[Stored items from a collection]
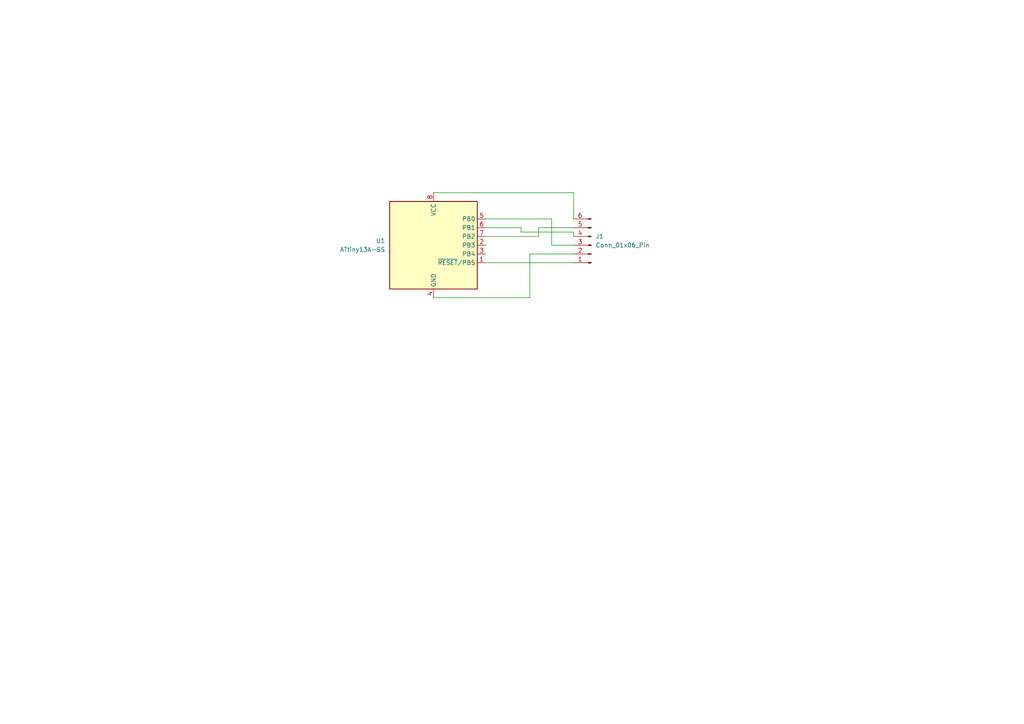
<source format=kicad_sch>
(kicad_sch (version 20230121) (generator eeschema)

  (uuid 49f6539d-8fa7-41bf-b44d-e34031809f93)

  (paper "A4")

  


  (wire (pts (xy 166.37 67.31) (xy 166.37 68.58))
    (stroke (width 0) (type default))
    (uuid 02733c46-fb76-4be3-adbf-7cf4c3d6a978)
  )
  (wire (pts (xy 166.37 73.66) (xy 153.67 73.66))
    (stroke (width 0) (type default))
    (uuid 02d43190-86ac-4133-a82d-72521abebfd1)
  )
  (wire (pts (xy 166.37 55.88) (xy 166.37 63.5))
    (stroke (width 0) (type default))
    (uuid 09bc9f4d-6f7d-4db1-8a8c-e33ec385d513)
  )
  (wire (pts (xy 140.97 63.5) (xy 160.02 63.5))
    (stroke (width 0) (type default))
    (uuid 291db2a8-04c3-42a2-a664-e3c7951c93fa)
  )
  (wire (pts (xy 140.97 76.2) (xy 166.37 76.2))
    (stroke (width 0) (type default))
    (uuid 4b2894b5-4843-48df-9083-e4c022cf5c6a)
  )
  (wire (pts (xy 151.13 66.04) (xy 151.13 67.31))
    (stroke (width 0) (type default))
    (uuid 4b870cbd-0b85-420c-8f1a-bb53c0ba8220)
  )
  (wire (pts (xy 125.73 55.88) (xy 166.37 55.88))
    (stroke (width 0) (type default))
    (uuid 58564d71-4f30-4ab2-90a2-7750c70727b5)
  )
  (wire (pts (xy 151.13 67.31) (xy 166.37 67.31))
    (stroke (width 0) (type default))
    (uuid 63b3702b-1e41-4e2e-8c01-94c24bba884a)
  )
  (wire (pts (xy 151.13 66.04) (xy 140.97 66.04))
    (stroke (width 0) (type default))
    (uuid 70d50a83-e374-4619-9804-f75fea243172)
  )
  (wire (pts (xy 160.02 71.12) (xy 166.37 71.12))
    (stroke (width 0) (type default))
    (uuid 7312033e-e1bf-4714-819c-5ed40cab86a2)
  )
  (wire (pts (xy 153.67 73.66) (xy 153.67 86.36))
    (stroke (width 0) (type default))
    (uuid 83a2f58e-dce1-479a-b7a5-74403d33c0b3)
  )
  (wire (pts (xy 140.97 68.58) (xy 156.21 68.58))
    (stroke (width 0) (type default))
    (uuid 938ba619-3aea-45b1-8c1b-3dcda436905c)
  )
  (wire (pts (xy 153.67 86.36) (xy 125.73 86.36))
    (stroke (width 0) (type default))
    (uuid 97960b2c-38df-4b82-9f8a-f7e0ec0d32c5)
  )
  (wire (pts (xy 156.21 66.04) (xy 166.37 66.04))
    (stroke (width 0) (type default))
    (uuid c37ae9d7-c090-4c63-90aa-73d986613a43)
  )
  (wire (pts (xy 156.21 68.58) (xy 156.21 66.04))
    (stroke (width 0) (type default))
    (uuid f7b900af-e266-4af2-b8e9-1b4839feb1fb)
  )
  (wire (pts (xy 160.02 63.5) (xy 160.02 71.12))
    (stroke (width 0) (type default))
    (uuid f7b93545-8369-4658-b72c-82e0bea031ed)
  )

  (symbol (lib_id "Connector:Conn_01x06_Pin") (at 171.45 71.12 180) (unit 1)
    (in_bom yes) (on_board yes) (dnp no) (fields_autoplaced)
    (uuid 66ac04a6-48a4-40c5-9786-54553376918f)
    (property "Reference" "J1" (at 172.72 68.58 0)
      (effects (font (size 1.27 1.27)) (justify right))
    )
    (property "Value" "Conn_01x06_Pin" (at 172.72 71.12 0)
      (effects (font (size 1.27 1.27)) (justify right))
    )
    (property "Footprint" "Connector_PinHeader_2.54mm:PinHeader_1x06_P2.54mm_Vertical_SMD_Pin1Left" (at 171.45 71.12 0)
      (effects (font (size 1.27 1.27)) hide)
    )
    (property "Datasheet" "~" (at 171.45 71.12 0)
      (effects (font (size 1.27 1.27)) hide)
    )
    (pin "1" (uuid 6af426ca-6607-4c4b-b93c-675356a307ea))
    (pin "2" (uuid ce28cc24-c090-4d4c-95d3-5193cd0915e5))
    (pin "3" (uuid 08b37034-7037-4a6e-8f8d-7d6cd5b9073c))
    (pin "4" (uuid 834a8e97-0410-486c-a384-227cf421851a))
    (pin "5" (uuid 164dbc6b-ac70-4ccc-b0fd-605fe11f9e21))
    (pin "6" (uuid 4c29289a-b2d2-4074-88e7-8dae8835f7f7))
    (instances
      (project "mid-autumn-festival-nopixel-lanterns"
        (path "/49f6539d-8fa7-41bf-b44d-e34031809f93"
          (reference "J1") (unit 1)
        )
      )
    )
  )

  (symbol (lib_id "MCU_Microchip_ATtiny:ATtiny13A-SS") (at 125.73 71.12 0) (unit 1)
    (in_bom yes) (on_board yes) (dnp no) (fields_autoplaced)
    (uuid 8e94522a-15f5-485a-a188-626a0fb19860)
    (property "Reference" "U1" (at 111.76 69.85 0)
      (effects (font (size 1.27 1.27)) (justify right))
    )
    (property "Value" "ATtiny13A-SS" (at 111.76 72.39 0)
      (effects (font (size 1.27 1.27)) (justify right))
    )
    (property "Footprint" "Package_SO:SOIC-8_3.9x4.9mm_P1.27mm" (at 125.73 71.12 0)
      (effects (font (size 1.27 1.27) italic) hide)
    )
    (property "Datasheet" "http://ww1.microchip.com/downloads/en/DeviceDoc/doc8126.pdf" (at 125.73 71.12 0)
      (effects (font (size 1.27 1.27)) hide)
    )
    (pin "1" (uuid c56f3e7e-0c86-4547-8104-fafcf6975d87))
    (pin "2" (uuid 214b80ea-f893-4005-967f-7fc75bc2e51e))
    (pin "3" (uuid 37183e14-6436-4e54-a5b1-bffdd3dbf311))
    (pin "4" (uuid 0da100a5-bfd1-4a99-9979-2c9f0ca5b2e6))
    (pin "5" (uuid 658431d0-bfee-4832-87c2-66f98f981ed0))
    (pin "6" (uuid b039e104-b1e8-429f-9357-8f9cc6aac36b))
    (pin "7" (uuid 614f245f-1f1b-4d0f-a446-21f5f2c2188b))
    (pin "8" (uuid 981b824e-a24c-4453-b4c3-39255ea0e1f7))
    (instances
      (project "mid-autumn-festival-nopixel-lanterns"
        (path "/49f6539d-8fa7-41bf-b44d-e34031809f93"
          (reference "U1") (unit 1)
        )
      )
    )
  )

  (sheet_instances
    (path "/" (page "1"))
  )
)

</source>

...

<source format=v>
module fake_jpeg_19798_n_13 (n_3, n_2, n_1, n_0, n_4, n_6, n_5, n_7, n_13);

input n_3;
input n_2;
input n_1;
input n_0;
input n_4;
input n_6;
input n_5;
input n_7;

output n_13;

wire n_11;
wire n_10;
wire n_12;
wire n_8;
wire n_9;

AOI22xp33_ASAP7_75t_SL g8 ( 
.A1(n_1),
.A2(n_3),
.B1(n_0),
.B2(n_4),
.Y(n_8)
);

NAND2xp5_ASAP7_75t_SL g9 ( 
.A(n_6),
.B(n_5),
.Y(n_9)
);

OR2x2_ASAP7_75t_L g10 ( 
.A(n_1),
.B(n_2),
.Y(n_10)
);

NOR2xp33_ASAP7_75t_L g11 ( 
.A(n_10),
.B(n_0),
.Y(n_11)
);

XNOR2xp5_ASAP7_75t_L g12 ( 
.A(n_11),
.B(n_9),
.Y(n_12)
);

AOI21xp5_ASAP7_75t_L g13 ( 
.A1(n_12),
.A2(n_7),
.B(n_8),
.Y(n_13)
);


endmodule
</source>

- EXERCISE BRIEF -
Among the entries, how many lines include the word "unit"? Answer with only the number.

- OUTPUT FOR THIS EXERCISE -
4